Clearly, from Table 1 one can see that the mean is overly sensitive to abberrant responses whereas the median may lack sensitivity.  It could be argued that Classes A and E should not have the same summary score, which is how the median depicts them. The trimmed mean as a measure central tendency seems to better reflect the distribution of scores.  The trimmed mean rests between the mean (too sensitive) and the median (too insensitive) in terms of sensitivity to abberrant scores.  In the end, in statistical terms, the median or the 5% trimmed mean are both viable and useful measures. The 5% trimmed mean may be the most useful in our context at UNBC. The 5% trimmed mean shares the property with the median of some insensitivity to outliers, and at the same time is not so insensitive as to downweight (in fact, discount) less than 50% of the distribution.  See Lind and Zumbo (1993) for further discussion of robust estimators.

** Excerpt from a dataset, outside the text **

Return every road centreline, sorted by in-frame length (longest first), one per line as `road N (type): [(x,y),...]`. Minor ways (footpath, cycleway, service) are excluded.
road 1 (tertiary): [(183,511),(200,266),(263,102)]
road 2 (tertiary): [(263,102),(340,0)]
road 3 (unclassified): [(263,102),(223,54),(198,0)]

Table 2. An example of how sample size does not alter the attenuating affect of low scores.
 
Class 

size

Excellent (5) Good 

(4)

Acceptable 

(3)

Poor 

(2) 

Very Poor 

(1)

Average 

rating

Median 

rating

3 2 (67%) 0 (0%) 0 (0%) 0 (0%) 1 (33%) 3.67 5.00
6 4 (67%) 0 (0%) 0 (0%) 0 (0%) 2 (33%) 3.67 5.00
30 20 (67%) 0 (0%) 0 (0%) 0 (0%) 10 (33%) 3.67 5.00
60 40 (67%) 0 (0%) 0 (0%) 0 (0%) 20 (33%) 3.67 5.00

Table 2 is similar in format as Table 1, however, in Table 2 the point is self-evident that the sample size is not important in considering the effect of outliers. That is, irrespective of the sample size the median is always 5 whereas the average is always attenuated as shown in Table 1. Therefore, irrespective of sample size the value for the mean and median do not change.

Conclusion

Clearly, then, the question of minimum class size is not answerable as commonly posed. It really isn’t an issue of sample size. Nor is it simply an issue of minimizing the impact of abberrant response by having a minimum sample size. This latter issue is one of choosing an appropriate descriptor. As I state above, the answer then is the following: Clearly, a class size of one student does not protect confidentiality. Beyond a single student class I don't know of what a defensible cut off for maintaining confidentiality might be. I definitely wouldn't conduct evaluations for a class with only one student enrolled (or alternatively when only one student responded and the professor knows who that student was ... e.g., there are three students in a class and only one attends class the day of the evaluation).
 
References

  • Lind, J. C., & Zumbo, B. D. (1993). The continuity principle in psychological research: An introduction to robust statistics. Canadian Psychology, 34, 407-414.